REPORT OF INVESTIGATION

Underground Metal Mine
(Lead-Zinc Ore)

Fatal Powered Haulage Accident
June 11, 2009

Doe Run Company
Viburnum #29 Mine
Viburnum, Washington County, Missouri
Mine ID No. 23-00495

Investigators

Frederick B. Moore
Supervisory Mine Safety and Health Inspector

Denzil L. Hughes
Mine Safety and Health Inspector

Originating Office
Mine Safety and Health Administration
South Central District
1100 Commerce Street, Room 462
Dallas, TX 75242-0499
Edward E. Lopez, District Manager




OVERVIEW

On June 11, 2009, Joseph I. Roy, Mechanic, age 57, was fatally injured when he was struck by the ejector plate of a loader bucket. He looked in the left ejector plate relief port of the bucket while testing for a hydraulic leak inside the bucket.

The accident occurred because the procedure used to perform maintenance on the loader's hydraulic system did not effectively protect persons from the hazardous motion of the ejector plate.

GENERAL INFORMATION

Viburnum #29 Mine, an underground lead-zinc mine, owned and operated by Doe Run Company (Doe Run), was located at Viburnum, Washington County, Missouri. The principal operating official was Robert W. Roscoe, General Manager. The mine operated one 10-hour shift per day, 4 days per week. Total employment was 19 persons.

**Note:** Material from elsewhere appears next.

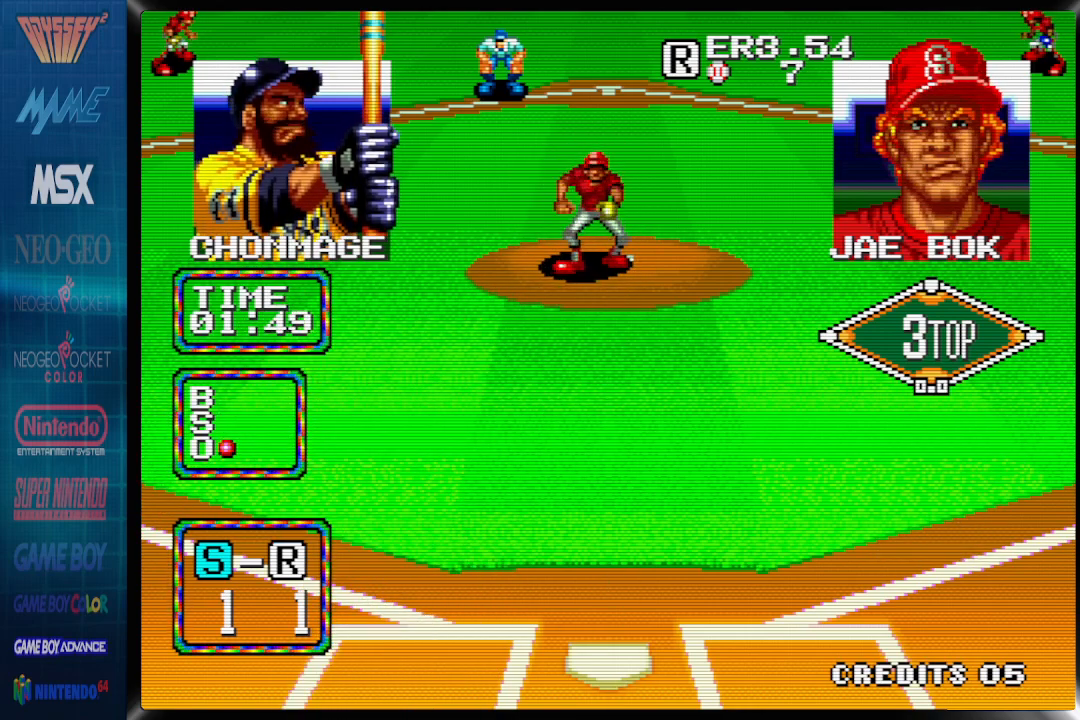
{"buttons": [], "events": []}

Lead-zinc ore was mined underground and hoisted to the surface. The ore was crushed and transported by truck to other Doe Run mines where it was milled to form a concentrate. The finished product was shipped to a smelter where it was refined for a variety of industrial uses.

The last regular inspection at this operation was completed on February 23, 2009.

DESCRIPTION OF ACCIDENT

On the day of the accident, Joseph I. Roy (victim) reported for work at 6:30 a.m., his normal starting time. Roy entered the mine and spoke briefly with two mechanics in the lunchroom on his way to the shop.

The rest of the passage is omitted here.